私はお茶をテーブルの上に置いて、再び屋敷を見る。
これだけ広い屋敷じゃ、この先使用人が増えたとしても絶対部屋余るよね。勿体ないなぁ。何かに使えないかなぁ。
うーんうーん。
その時、何だか視線を感じて私は正面に座っているダンを見た。
あ! そうだ、そうじゃない!
下宿人を増やせばいいんだ!
そうすれば部屋が埋まって家賃収入も……、でもなぁ。
うちはお金持ちだから、これ以上お金はいらないかな。
もっとこう、お金持ちならではの……あ!
もの凄い事思い付いた。私ってばこの世界に来てから冴えてる!
金持ちといえば、そう。あれがあった。
芸術家支援!
芸術家のタマゴが『お金はないけど夢がある』な状態なのはおそらくこの世界でも共通な筈。
絵や彫刻、音楽、ダンス等々、優れた才能を持ちながらも埋もれている人達を探して屋敷に住まわせて、有名になったら『私が育てましたの』とか言って自慢する。
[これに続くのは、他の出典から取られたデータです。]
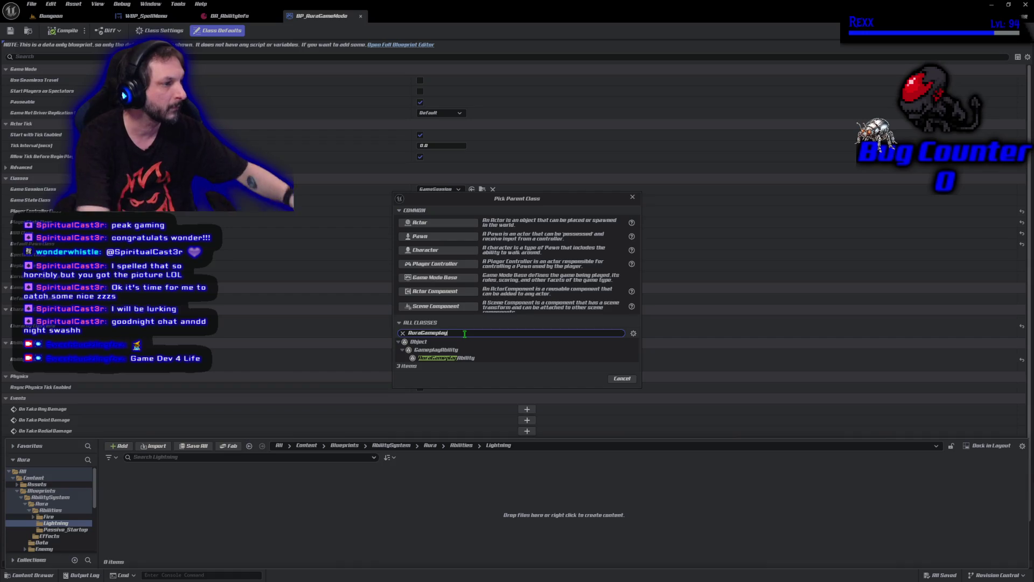
pyautogui.click(450, 353)
pyautogui.click(450, 357)
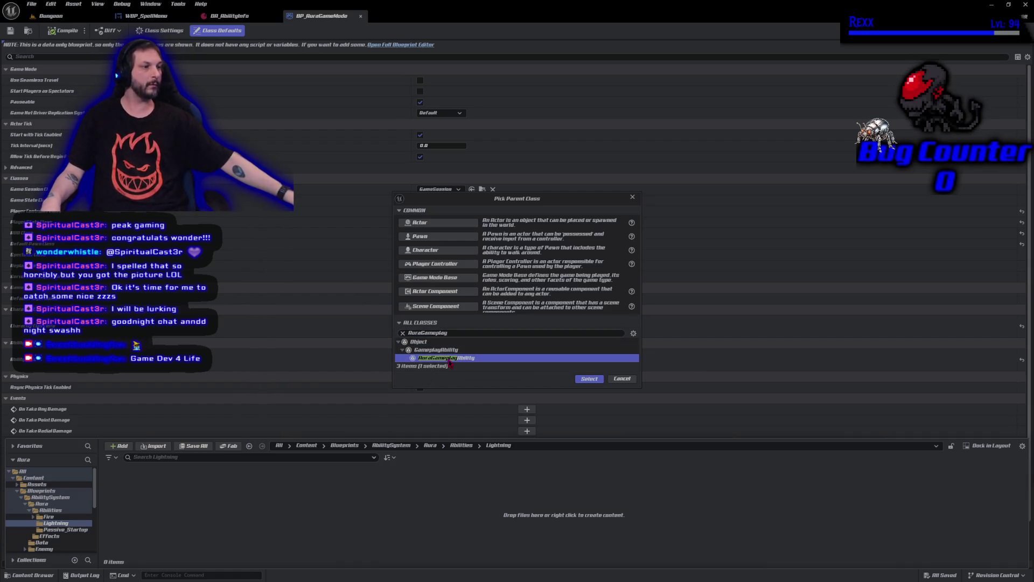
pyautogui.click(590, 379)
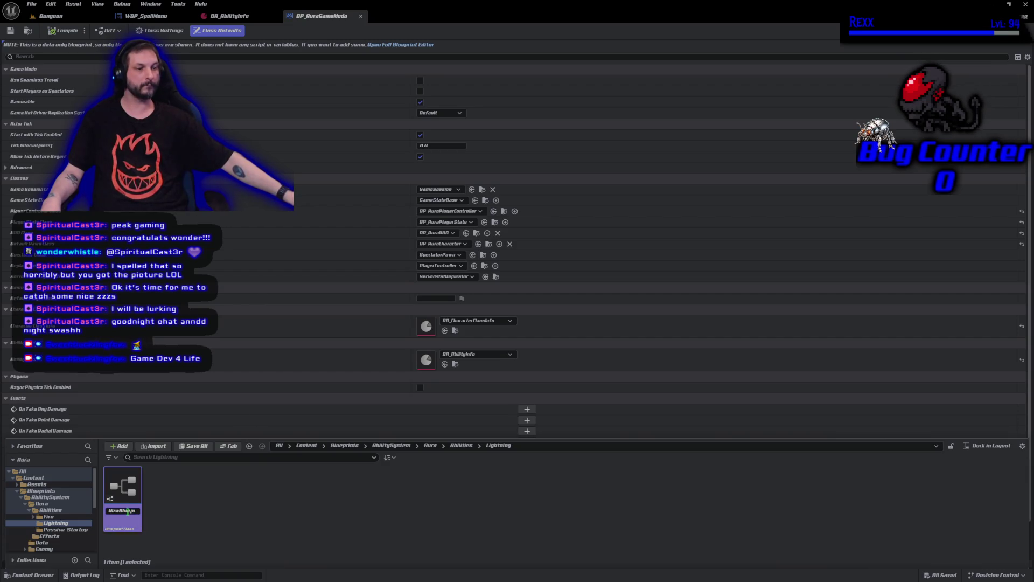
# Step: Name the new blueprint GA_Electrocute and open it for editing
pyautogui.write('GA_Electr')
芸術を志す人と私、双方にメリットがある素晴らしい考えだよね。
あ! 音楽団とか、あと劇団丸ごとって言うのもいいかも。
『天才子役』って日本でもちょっと話題になったよね。
そういう子を育てあげるってのもいいじゃない!
「サツキ」
今後の計画を頭の中で立てていると、ダンが話し掛けてきた。
「ん?」
「何を考えている?」
お? なんて良いタイミング。聞きたい聞きたい?
私はわくわくとして話し始めた。
「屋敷の空いている部屋に芸術家を住まわせるの!」
「芸術……?」
首を傾げるダンに私は頷く。
「絵描きとか音楽家とか踊り子や作家、劇団。そして天才子役もいっぱい!」
私の話を聞いたダンが目を見開いた。
フフッ、驚いてる。
「ね、いい考えでしょ?」
私が身を乗り出して言うと、ダンはハッとして何度も頷いた。
「あ、ああ。素晴らしいよサツキ」
おお! やっぱりそう思う?
余程私の素晴らしい考えに感動したのか、ダンの顔が興奮して赤くなってるよ。
ダンもたぶんお金持ちだから、こういう支援活動に共感出来るんだろうね。
「そうだ、俺が剣を教えよう」
「剣?」
そういえば日本にも殺陣ってのがあったし、役者なら剣も扱えた方がいいよね。あと派手なアクションとかも。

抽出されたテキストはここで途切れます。